What the task asks ::
Would you transcribe each entry exactly as it stands, omitting the pictures?

Recorded data ::

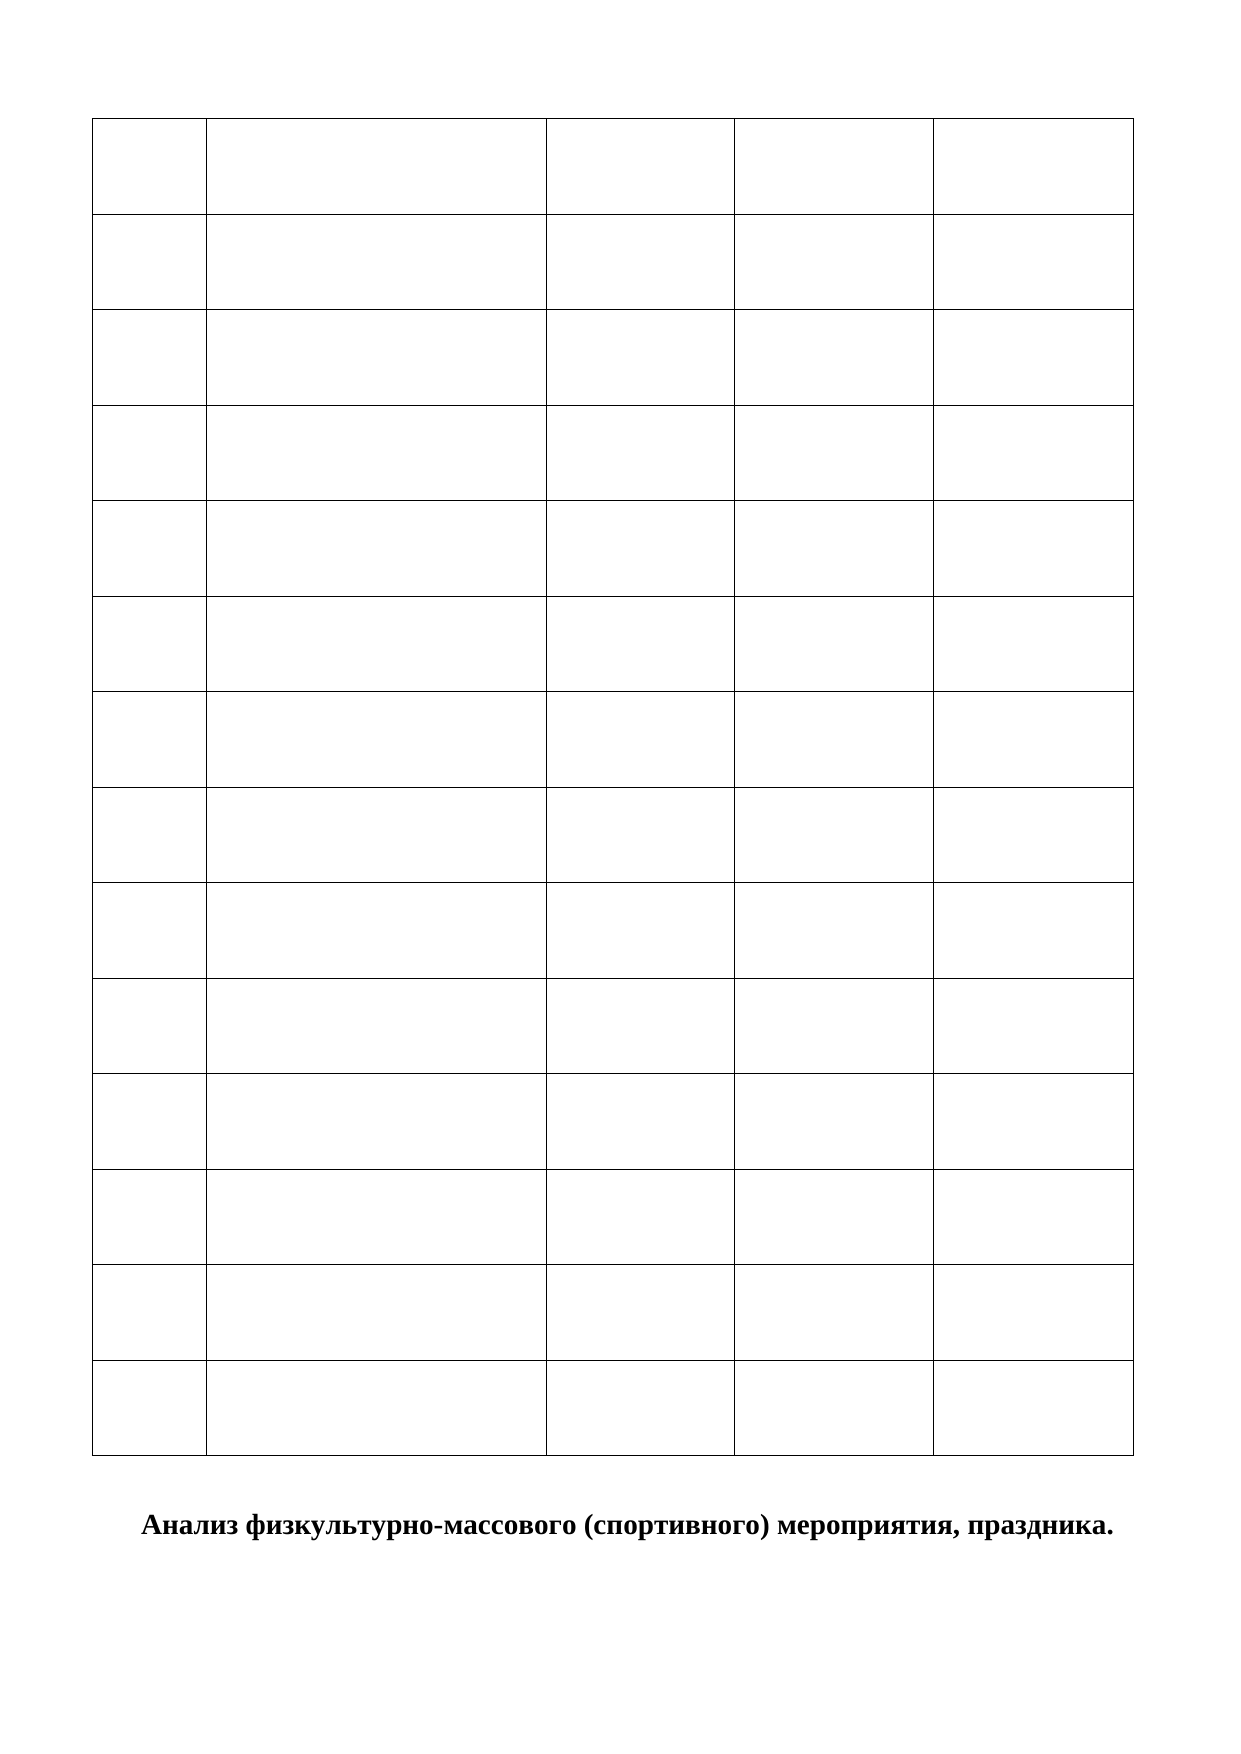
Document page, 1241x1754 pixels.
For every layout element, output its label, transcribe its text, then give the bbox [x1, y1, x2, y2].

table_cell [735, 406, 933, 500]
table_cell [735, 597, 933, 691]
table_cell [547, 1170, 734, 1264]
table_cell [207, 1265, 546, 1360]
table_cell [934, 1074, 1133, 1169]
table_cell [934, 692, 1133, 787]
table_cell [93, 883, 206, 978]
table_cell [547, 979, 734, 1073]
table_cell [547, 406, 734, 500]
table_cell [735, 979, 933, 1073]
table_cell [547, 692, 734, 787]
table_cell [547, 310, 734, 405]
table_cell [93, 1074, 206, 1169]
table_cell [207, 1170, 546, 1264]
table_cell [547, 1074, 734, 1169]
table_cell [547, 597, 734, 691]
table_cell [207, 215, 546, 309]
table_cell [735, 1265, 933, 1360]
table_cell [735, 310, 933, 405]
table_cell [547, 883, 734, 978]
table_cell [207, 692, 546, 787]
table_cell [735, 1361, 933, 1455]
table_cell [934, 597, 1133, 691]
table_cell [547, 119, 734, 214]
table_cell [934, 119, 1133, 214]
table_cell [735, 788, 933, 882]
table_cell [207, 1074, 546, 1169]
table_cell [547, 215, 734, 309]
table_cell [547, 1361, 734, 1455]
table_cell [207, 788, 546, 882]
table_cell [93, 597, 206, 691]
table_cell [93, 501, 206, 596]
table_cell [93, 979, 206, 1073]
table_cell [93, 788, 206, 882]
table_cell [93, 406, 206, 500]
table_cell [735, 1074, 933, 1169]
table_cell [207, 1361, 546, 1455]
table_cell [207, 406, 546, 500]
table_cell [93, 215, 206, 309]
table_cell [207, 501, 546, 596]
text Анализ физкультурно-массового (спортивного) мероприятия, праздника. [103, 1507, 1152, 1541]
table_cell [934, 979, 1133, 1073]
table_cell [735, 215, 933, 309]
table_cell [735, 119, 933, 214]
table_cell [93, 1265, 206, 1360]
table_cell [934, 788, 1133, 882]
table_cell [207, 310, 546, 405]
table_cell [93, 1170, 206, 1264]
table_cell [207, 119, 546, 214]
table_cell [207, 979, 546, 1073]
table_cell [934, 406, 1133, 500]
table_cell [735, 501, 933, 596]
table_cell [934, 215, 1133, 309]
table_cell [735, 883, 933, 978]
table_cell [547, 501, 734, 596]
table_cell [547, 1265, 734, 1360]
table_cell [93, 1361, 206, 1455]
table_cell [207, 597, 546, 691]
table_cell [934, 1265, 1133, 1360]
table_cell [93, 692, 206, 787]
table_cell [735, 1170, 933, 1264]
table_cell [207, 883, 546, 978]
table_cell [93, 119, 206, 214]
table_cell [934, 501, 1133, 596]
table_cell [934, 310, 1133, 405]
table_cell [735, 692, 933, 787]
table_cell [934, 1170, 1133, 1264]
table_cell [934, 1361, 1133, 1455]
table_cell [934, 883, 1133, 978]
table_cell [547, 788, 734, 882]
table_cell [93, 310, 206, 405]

Answer for the task ::
Document page, 1241x1754 pixels.
For every layout element, output its label, transcribe its text, then give the bbox [x1, y1, x2, y2].

table_cell [735, 406, 933, 500]
table_cell [735, 597, 933, 691]
table_cell [547, 1170, 734, 1264]
table_cell [207, 1265, 546, 1360]
table_cell [934, 1074, 1133, 1169]
table_cell [934, 692, 1133, 787]
table_cell [93, 883, 206, 978]
table_cell [547, 979, 734, 1073]
table_cell [547, 406, 734, 500]
table_cell [735, 979, 933, 1073]
table_cell [547, 692, 734, 787]
table_cell [547, 310, 734, 405]
table_cell [93, 1074, 206, 1169]
table_cell [207, 1170, 546, 1264]
table_cell [547, 1074, 734, 1169]
table_cell [547, 597, 734, 691]
table_cell [207, 215, 546, 309]
table_cell [735, 1265, 933, 1360]
table_cell [735, 310, 933, 405]
table_cell [547, 883, 734, 978]
table_cell [207, 692, 546, 787]
table_cell [735, 1361, 933, 1455]
table_cell [934, 597, 1133, 691]
table_cell [547, 119, 734, 214]
table_cell [934, 119, 1133, 214]
table_cell [735, 788, 933, 882]
table_cell [207, 1074, 546, 1169]
table_cell [547, 215, 734, 309]
table_cell [547, 1361, 734, 1455]
table_cell [207, 788, 546, 882]
table_cell [93, 597, 206, 691]
table_cell [93, 501, 206, 596]
table_cell [93, 979, 206, 1073]
table_cell [93, 788, 206, 882]
table_cell [93, 406, 206, 500]
table_cell [735, 1074, 933, 1169]
table_cell [207, 1361, 546, 1455]
table_cell [207, 406, 546, 500]
table_cell [93, 215, 206, 309]
table_cell [207, 501, 546, 596]
text Анализ физкультурно-массового (спортивного) мероприятия, праздника. [103, 1507, 1152, 1541]
table_cell [934, 979, 1133, 1073]
table_cell [735, 215, 933, 309]
table_cell [735, 119, 933, 214]
table_cell [93, 1265, 206, 1360]
table_cell [934, 788, 1133, 882]
table_cell [207, 310, 546, 405]
table_cell [93, 1170, 206, 1264]
table_cell [207, 119, 546, 214]
table_cell [207, 979, 546, 1073]
table_cell [934, 406, 1133, 500]
table_cell [735, 501, 933, 596]
table_cell [934, 215, 1133, 309]
table_cell [735, 883, 933, 978]
table_cell [547, 501, 734, 596]
table_cell [547, 1265, 734, 1360]
table_cell [93, 1361, 206, 1455]
table_cell [207, 597, 546, 691]
table_cell [934, 1265, 1133, 1360]
table_cell [93, 692, 206, 787]
table_cell [735, 1170, 933, 1264]
table_cell [207, 883, 546, 978]
table_cell [93, 119, 206, 214]
table_cell [934, 501, 1133, 596]
table_cell [934, 310, 1133, 405]
table_cell [735, 692, 933, 787]
table_cell [934, 1170, 1133, 1264]
table_cell [934, 1361, 1133, 1455]
table_cell [934, 883, 1133, 978]
table_cell [547, 788, 734, 882]
table_cell [93, 310, 206, 405]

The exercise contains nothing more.